Spiral wave chimeras in locally coupled oscillator systems

TL;DR

This paper demonstrates the existence of spiral wave chimeras in reaction-diffusion systems with local coupling, expanding the understanding of chimera states beyond non-local or global coupling scenarios.

Contribution

First numerical evidence of spiral wave chimeras in locally coupled reaction-diffusion systems, revealing new dynamics and transition behaviors.

Findings

Spiral wave chimeras rotate inwardly with propagating waves toward the core.

A continuous transition from smooth spiral waves to chimeras occurs with changing local dynamics.

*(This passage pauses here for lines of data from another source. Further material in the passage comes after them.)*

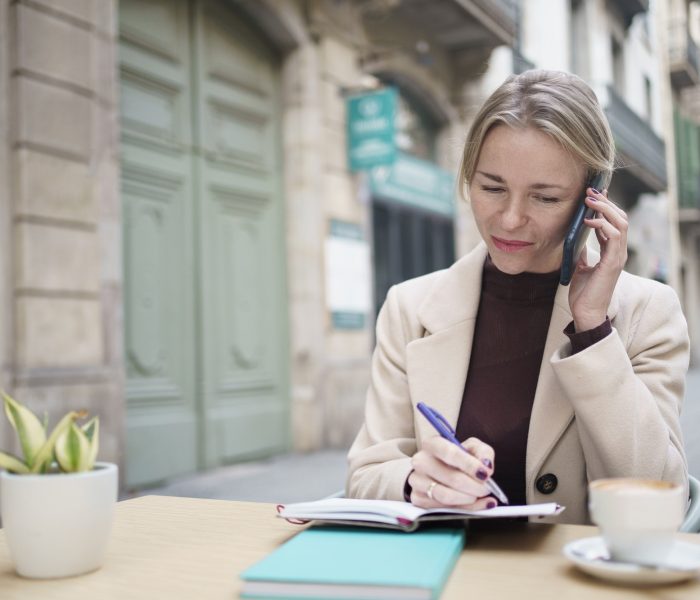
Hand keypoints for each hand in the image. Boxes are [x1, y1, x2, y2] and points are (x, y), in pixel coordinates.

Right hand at [407, 436, 496, 508]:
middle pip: (450, 477)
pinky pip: (442, 509)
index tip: (485, 473)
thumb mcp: (472, 448)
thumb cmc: (456, 458)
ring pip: (445, 496)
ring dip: (468, 499)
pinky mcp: (418, 498)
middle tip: (486, 488)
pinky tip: (476, 504)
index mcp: (433, 444)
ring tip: (479, 495)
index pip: (449, 452)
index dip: (469, 464)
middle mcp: (421, 461)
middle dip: (474, 486)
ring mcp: (417, 481)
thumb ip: (483, 452)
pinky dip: (464, 509)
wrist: (437, 469)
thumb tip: (486, 466)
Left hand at [568, 187, 627, 331]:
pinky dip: (603, 225)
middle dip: (605, 202)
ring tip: (589, 200)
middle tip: (590, 191)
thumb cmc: (583, 292)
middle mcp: (618, 251)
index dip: (605, 206)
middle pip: (620, 218)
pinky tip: (589, 221)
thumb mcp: (580, 266)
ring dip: (605, 209)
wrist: (585, 312)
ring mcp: (618, 256)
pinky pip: (615, 236)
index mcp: (611, 251)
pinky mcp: (613, 262)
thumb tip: (576, 237)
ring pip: (621, 223)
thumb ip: (582, 251)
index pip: (613, 222)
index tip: (594, 193)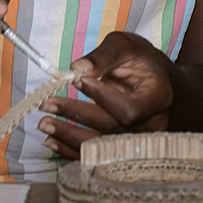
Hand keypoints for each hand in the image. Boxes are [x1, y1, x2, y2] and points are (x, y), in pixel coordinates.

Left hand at [37, 31, 170, 160]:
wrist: (151, 79)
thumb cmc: (139, 60)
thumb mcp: (125, 46)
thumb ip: (103, 56)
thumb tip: (77, 69)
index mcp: (158, 97)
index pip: (130, 109)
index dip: (102, 98)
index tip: (78, 81)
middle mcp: (152, 124)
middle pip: (111, 129)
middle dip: (77, 116)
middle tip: (47, 103)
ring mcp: (138, 141)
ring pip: (102, 146)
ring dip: (69, 136)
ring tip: (44, 123)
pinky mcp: (123, 149)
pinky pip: (96, 155)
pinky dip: (71, 150)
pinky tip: (52, 140)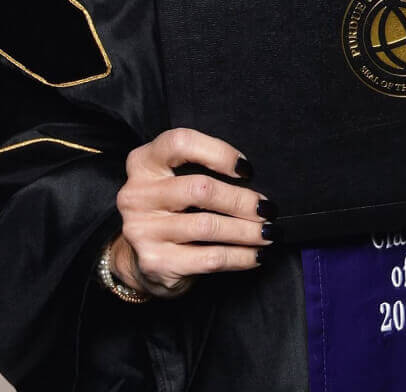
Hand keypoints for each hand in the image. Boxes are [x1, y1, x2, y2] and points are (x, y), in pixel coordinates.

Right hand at [112, 127, 272, 299]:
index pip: (181, 143)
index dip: (219, 152)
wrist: (142, 260)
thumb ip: (201, 170)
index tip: (247, 169)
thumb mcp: (174, 180)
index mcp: (143, 163)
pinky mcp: (155, 262)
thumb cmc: (171, 210)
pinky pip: (209, 258)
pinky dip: (240, 256)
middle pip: (200, 189)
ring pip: (208, 226)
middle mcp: (137, 194)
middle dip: (241, 200)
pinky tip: (256, 255)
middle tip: (267, 209)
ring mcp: (142, 230)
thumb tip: (254, 180)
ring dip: (247, 231)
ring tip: (268, 232)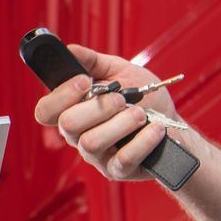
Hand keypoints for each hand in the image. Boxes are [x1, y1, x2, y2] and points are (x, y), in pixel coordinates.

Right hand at [31, 43, 182, 182]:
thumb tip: (70, 49)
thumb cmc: (144, 98)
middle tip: (122, 98)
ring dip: (120, 124)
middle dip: (96, 107)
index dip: (60, 96)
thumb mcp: (120, 72)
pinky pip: (122, 160)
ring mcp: (97, 156)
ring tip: (141, 114)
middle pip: (67, 125)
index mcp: (74, 111)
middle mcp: (79, 135)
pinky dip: (141, 141)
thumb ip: (94, 62)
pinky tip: (155, 128)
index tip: (85, 80)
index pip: (46, 111)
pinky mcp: (117, 171)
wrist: (174, 125)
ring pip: (91, 143)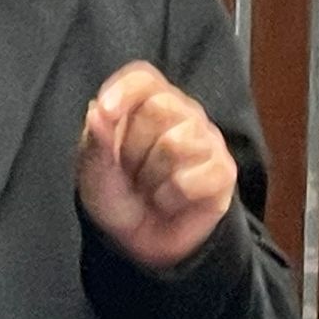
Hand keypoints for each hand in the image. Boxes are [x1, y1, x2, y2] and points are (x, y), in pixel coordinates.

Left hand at [77, 61, 236, 270]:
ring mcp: (206, 140)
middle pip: (160, 108)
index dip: (124, 90)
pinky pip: (195, 177)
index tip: (105, 111)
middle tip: (131, 171)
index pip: (143, 78)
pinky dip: (172, 197)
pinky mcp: (224, 171)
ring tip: (150, 187)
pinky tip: (169, 201)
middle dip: (134, 149)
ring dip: (152, 177)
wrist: (137, 240)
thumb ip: (96, 141)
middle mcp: (181, 112)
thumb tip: (96, 111)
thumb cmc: (115, 193)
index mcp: (145, 102)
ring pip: (178, 144)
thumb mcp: (95, 171)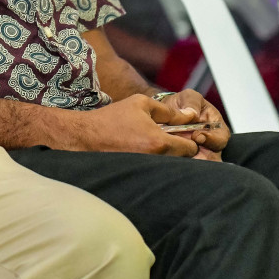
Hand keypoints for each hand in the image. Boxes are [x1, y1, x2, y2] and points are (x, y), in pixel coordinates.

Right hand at [63, 94, 202, 157]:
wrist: (86, 136)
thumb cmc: (112, 118)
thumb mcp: (140, 103)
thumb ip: (168, 110)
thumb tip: (189, 116)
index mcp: (159, 142)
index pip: (192, 148)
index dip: (189, 139)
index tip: (181, 134)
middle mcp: (156, 159)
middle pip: (184, 160)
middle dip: (181, 150)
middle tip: (170, 139)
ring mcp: (147, 169)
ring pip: (171, 166)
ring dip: (169, 157)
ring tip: (154, 145)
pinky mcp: (138, 175)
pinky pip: (158, 170)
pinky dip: (156, 163)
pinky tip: (144, 152)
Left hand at [157, 88, 229, 157]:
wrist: (166, 110)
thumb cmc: (183, 103)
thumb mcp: (189, 97)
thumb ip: (192, 102)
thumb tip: (193, 114)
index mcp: (217, 128)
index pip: (221, 139)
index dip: (212, 140)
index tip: (197, 136)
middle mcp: (210, 143)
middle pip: (212, 157)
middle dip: (202, 157)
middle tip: (190, 155)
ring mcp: (198, 152)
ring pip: (198, 163)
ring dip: (190, 162)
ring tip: (179, 159)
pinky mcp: (184, 157)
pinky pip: (184, 163)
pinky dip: (179, 163)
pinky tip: (171, 161)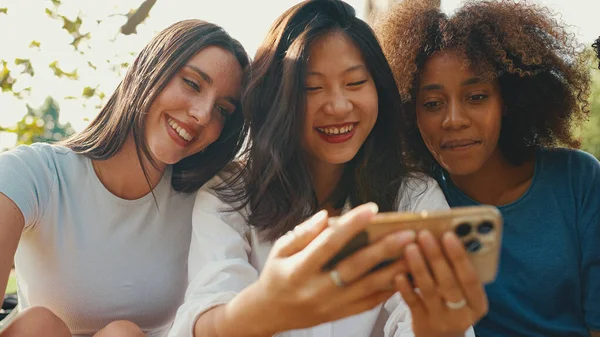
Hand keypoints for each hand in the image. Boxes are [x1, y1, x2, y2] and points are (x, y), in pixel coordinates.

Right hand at [248, 203, 416, 333]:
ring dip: (394, 270)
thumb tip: (328, 215)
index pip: (328, 244)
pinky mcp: (340, 315)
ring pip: (368, 288)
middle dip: (383, 249)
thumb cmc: (276, 275)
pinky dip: (388, 289)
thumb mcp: (279, 250)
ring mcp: (330, 305)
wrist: (269, 313)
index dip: (351, 225)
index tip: (372, 209)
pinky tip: (404, 274)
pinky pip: (369, 303)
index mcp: (298, 270)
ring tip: (415, 253)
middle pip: (354, 267)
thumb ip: (303, 233)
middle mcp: (316, 290)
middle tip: (408, 233)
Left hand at [394, 230, 487, 336]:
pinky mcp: (421, 322)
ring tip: (410, 247)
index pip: (470, 278)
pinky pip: (412, 302)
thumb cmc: (454, 305)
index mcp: (477, 303)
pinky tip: (398, 273)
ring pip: (428, 290)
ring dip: (418, 267)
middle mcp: (461, 313)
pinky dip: (405, 287)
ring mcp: (440, 319)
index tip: (448, 235)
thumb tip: (446, 235)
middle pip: (448, 283)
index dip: (459, 256)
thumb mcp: (465, 294)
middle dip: (436, 256)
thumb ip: (459, 271)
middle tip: (424, 235)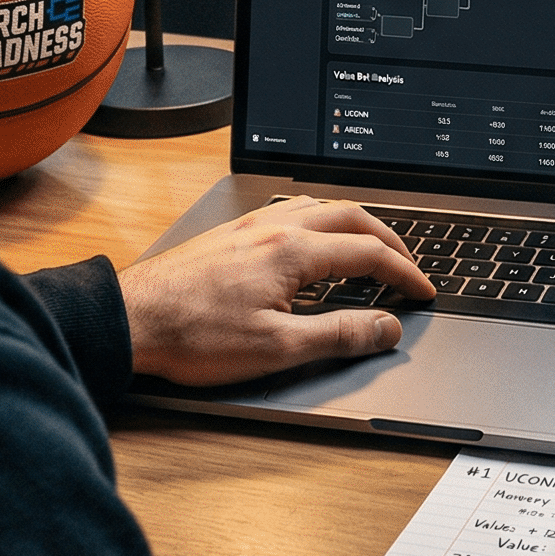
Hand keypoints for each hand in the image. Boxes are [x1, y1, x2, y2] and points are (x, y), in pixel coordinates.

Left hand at [118, 197, 433, 386]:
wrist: (132, 319)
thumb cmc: (194, 336)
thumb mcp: (277, 348)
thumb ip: (338, 334)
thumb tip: (385, 327)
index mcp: (293, 252)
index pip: (368, 254)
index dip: (404, 274)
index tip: (423, 292)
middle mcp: (275, 228)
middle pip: (351, 217)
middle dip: (389, 239)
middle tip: (408, 265)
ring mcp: (250, 226)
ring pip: (320, 207)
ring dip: (355, 224)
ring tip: (369, 249)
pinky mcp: (230, 234)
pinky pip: (291, 212)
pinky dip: (321, 222)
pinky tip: (312, 241)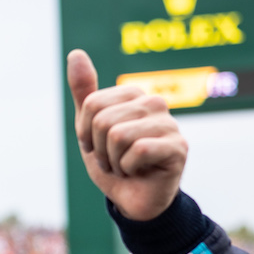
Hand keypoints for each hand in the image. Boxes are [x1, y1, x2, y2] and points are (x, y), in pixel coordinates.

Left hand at [67, 49, 186, 220]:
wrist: (135, 201)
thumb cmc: (115, 163)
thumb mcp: (90, 129)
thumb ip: (84, 93)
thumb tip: (75, 53)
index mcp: (133, 95)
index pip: (91, 105)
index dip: (86, 133)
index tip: (100, 146)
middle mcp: (154, 103)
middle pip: (102, 120)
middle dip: (100, 150)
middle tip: (115, 160)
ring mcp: (169, 124)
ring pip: (118, 136)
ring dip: (114, 162)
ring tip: (127, 166)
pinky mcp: (178, 147)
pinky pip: (138, 150)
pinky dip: (129, 169)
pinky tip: (140, 172)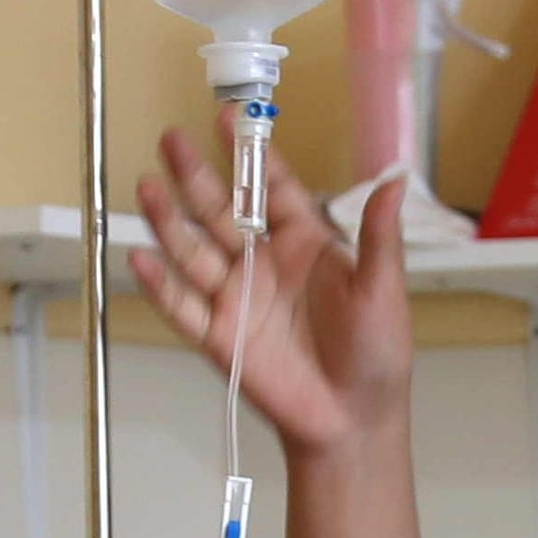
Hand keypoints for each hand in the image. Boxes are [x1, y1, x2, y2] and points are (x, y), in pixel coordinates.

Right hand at [126, 129, 414, 465]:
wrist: (355, 420)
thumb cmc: (376, 354)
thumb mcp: (383, 289)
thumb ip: (379, 236)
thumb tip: (394, 180)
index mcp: (304, 243)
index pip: (271, 189)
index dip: (249, 155)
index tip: (229, 118)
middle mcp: (264, 264)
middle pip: (222, 212)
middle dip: (195, 177)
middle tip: (171, 139)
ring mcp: (238, 299)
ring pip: (194, 251)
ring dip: (170, 221)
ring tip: (148, 187)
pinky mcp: (220, 337)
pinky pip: (184, 307)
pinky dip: (161, 285)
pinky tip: (142, 258)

Spiral wave chimeras may naturally occur in systems modeled by diffusive coupling.

Abstract

The recently discovered chimera state involves the coexistence of synchronized and desynchronized states for a group of identical oscillators. This fascinating chimera state has until now been found only in non-local or globally coupled oscillator systems. In this work, we for the first time show numerical evidence of the existence of spiral wave chimeras in reaction-diffusion systems where each element is locally coupled by diffusion. This spiral wave chimera rotates inwardly, i.e., coherent waves propagate toward the phase randomized core. A continuous transition from spiral waves with smooth core to spiral wave chimeras is found as we change the local dynamics of the system. Our findings on the spiral wave chimera in locally coupled oscillator systems largely improve our understanding of the chimera state and suggest that spiral chimera states may be found in natural systems which can be modeled by a set of oscillators indirectly coupled by a diffusive environment.